Hi, Is it possible to compute sequence alignments suing alphabets larger than 256 characters?

For instance I tried running one of the examples from the tutorials using an alphabet with more than 256 characters I defined like this:

class example_alphabet : public seqan3::alphabet_base<example_alphabet, 1333, char16_t>
{
.
.
.
};

and when building this code:

    // Invoke the pairwise alignment which returns a lazy range over alignment results.
    auto results_example = seqan3::align_pairwise(std::tie(example_alphabet_vector_1, example_alphabet_vector_2), config);
    auto & res_example = *results_example.begin();
    seqan3::debug_stream << "Score: " << res_example.score() << '\n';
    return 0;

I get these kind of errors:

/home/eclypsium/Workspace/v2d/seqan3/tutorial/seqan3/include/seqan3/alphabet/composite/alphabet_variant.hpp:134:25: error: static assertion failed: The alphabet_variant is currently only tested for alphabets with char_type char. Contact us on GitHub if you have a different use case: https://github.com/seqan/seqan3 .

_INSTRUCTIONS TO FOLLOW:_ Reproduce the portion of the forum post on alignment with large alphabets that begins at the words "I get these" and stops after "case: https://github.com/seqan/seqan3 .".

_COLLECTED DATA:_
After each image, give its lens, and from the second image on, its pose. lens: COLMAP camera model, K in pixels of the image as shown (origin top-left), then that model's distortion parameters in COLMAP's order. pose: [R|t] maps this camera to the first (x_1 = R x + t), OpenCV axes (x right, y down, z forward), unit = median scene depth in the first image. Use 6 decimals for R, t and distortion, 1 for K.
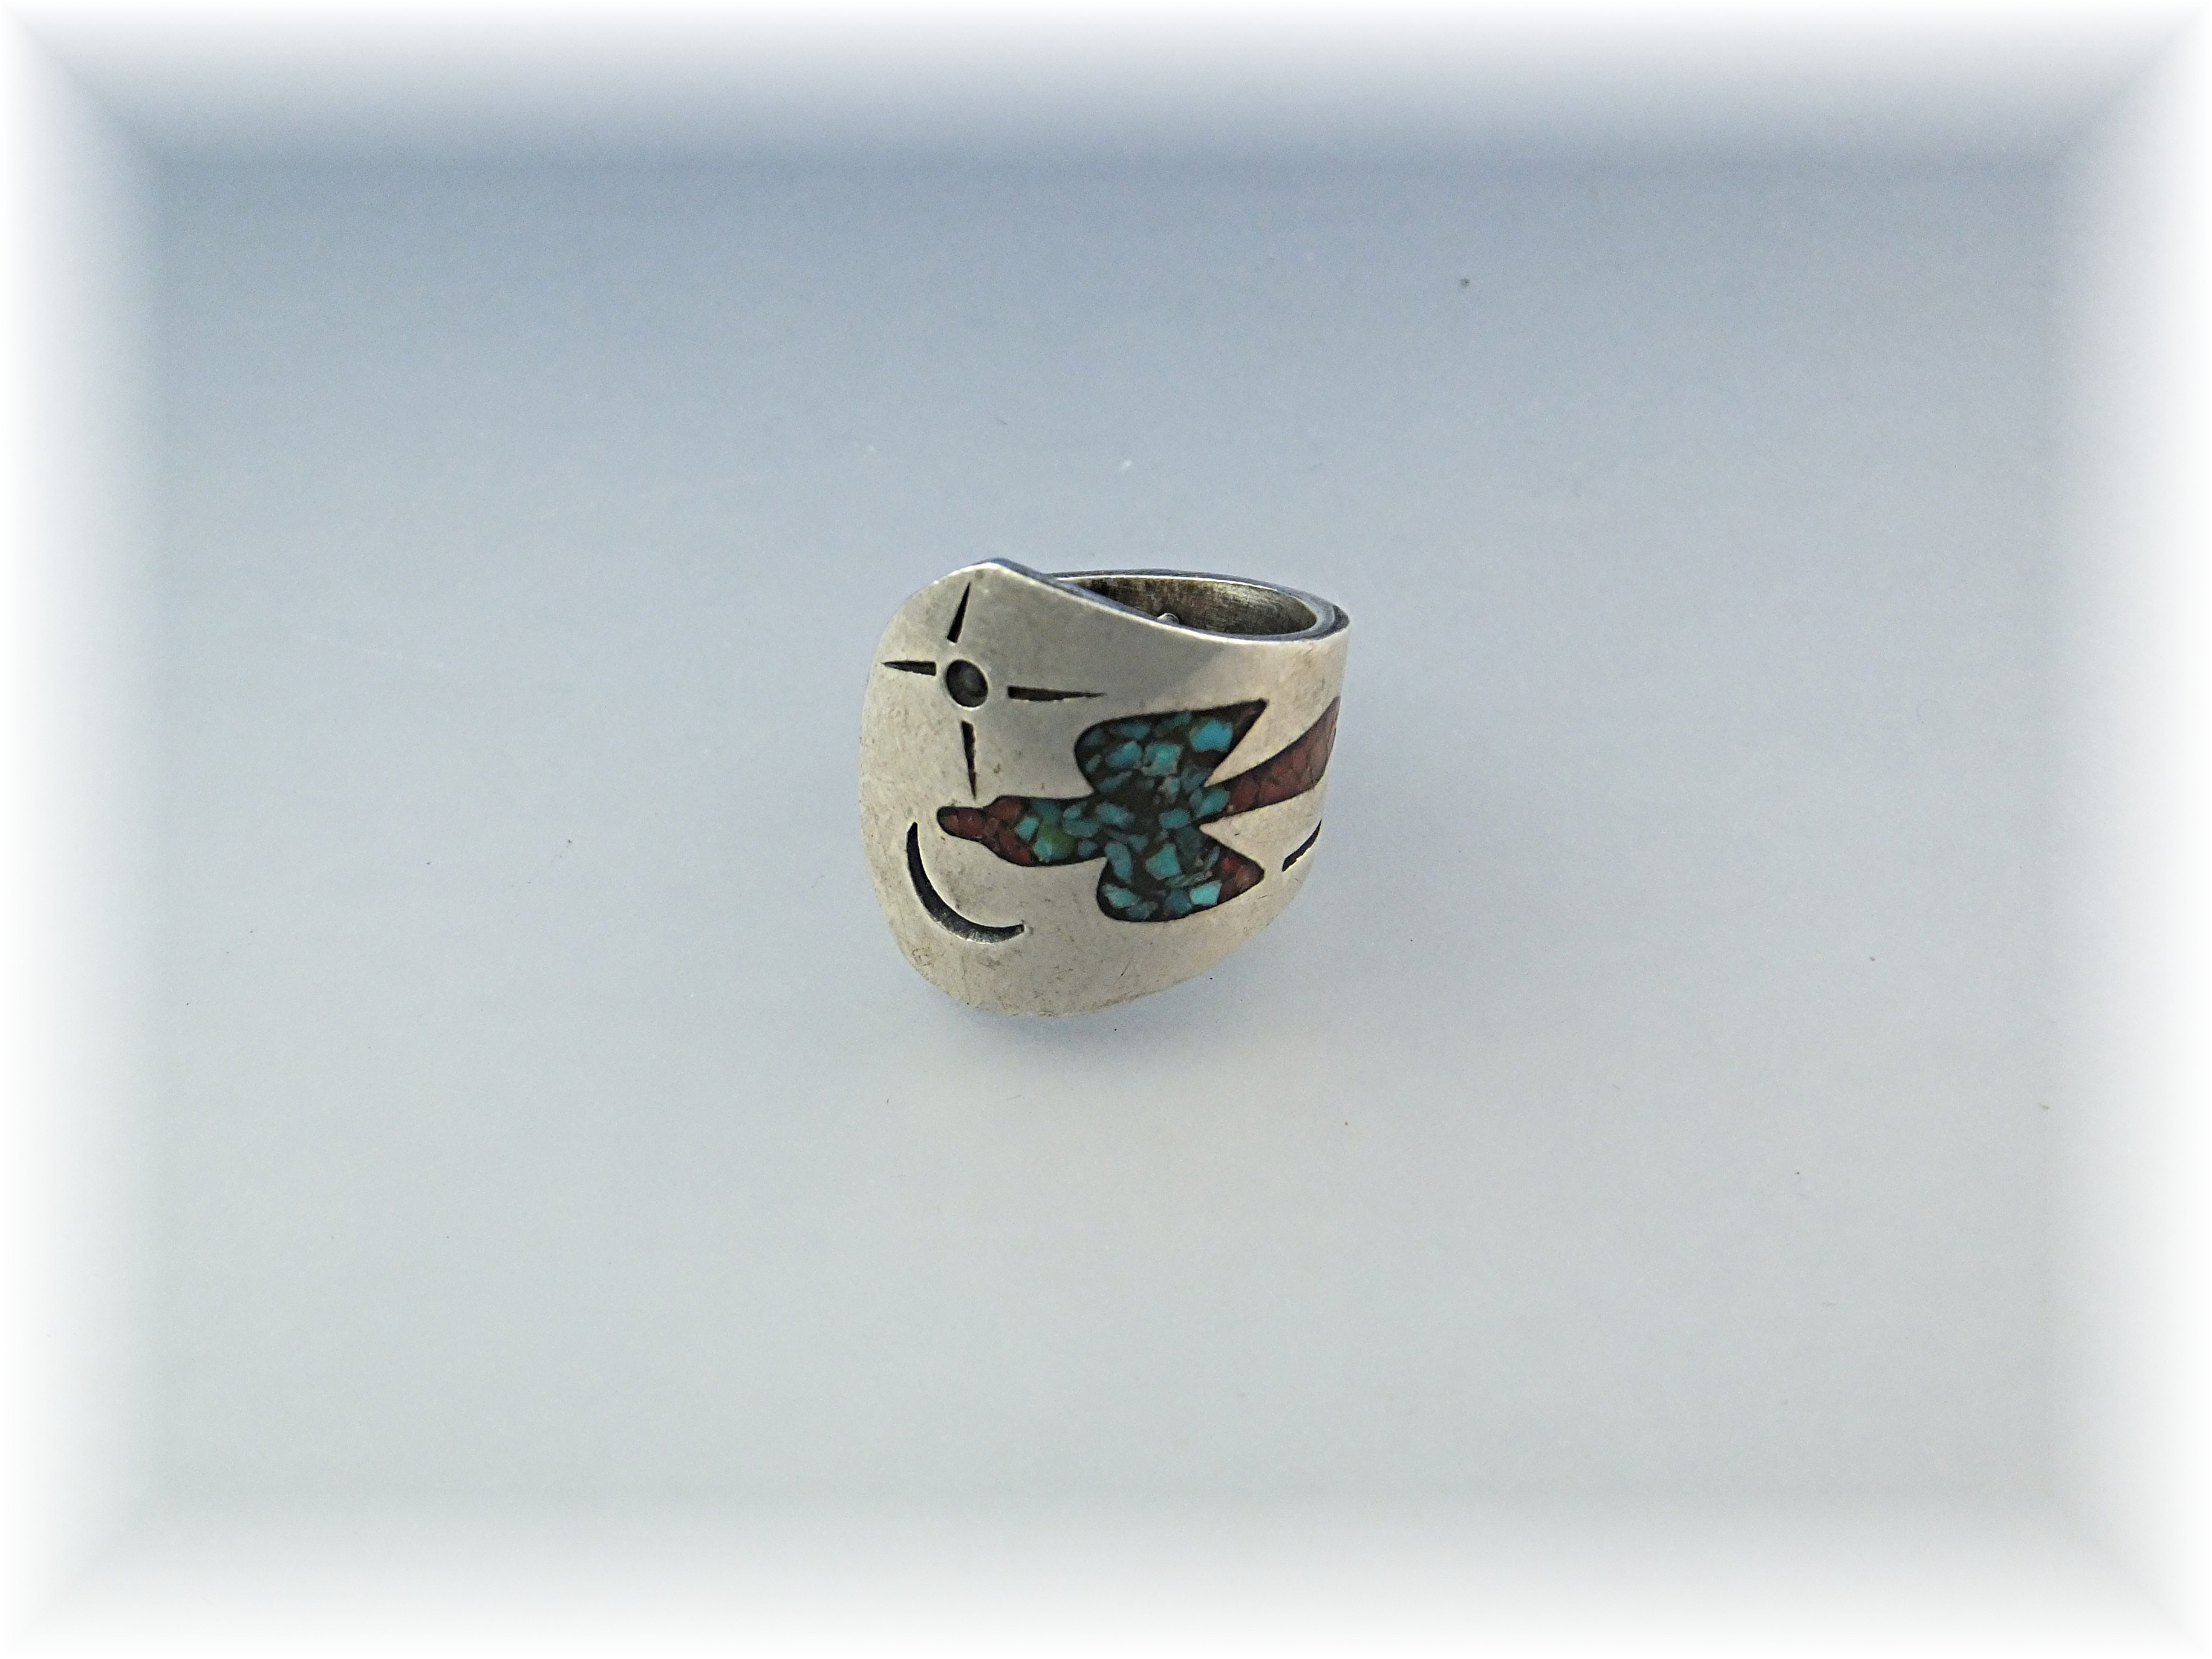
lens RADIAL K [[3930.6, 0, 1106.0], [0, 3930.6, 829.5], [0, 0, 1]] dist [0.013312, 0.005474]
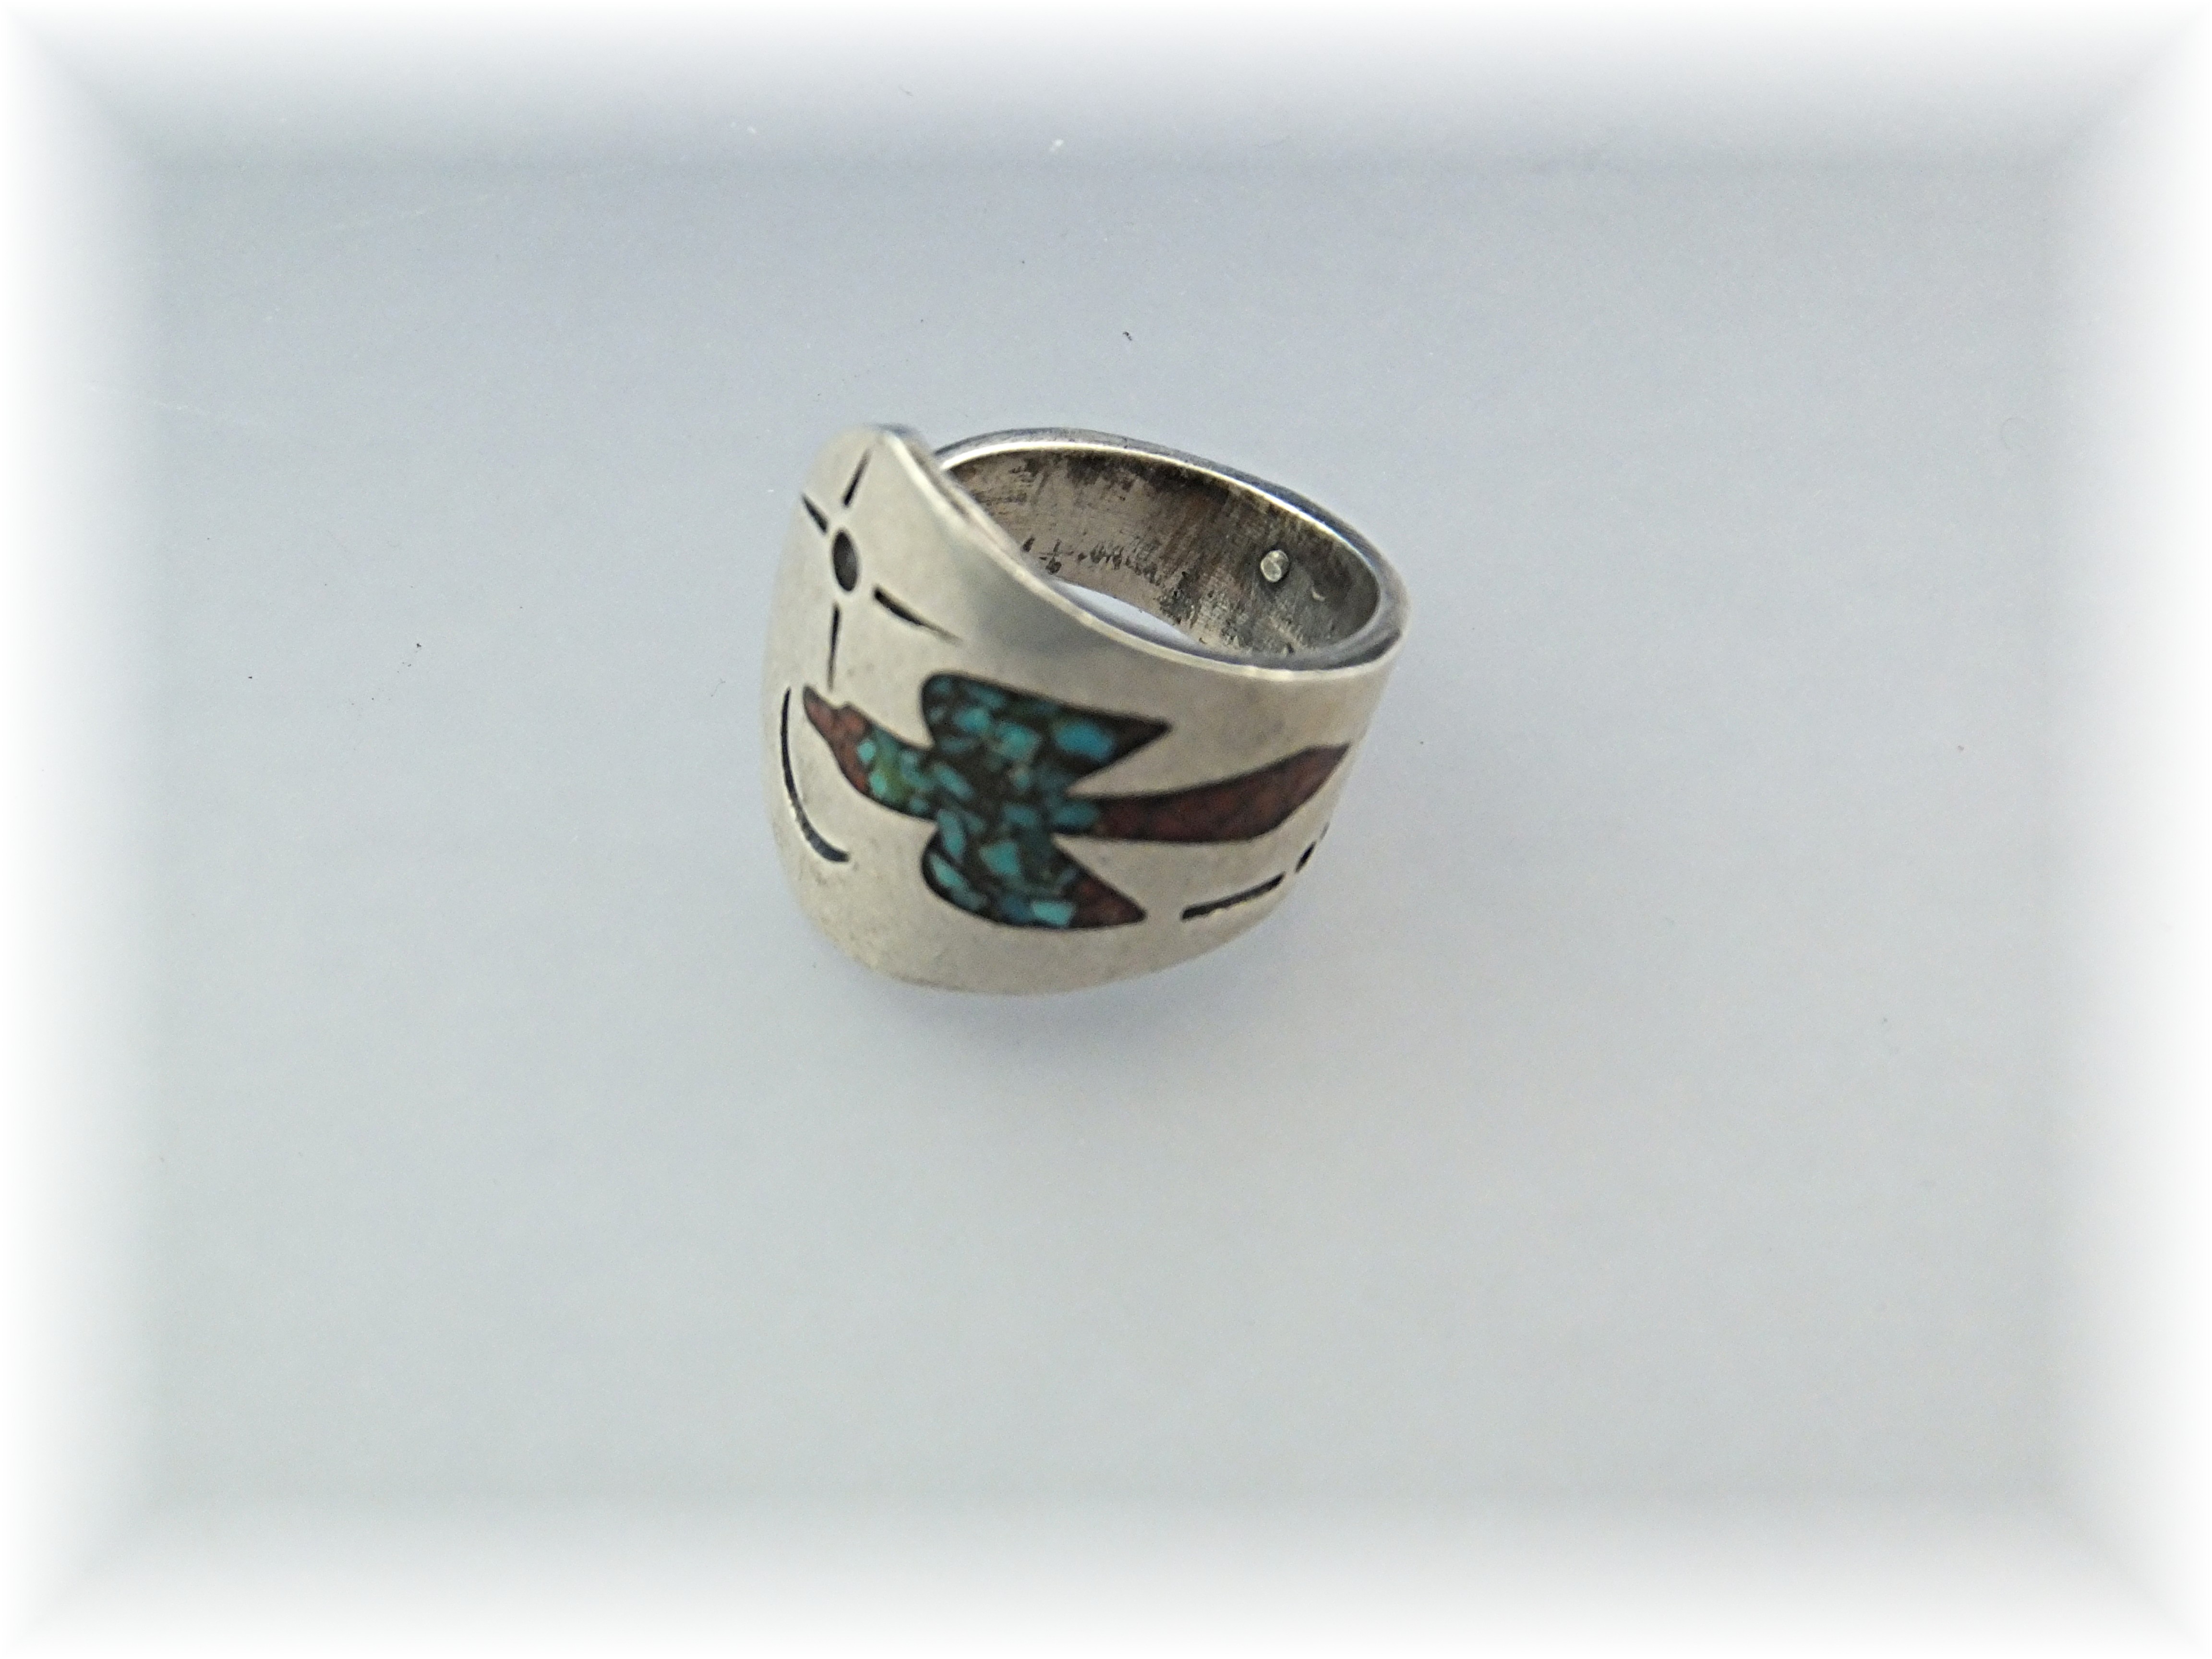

_TASK RESPONSE:_
I get these kind of errors:

/home/eclypsium/Workspace/v2d/seqan3/tutorial/seqan3/include/seqan3/alphabet/composite/alphabet_variant.hpp:134:25: error: static assertion failed: The alphabet_variant is currently only tested for alphabets with char_type char. Contact us on GitHub if you have a different use case: https://github.com/seqan/seqan3 .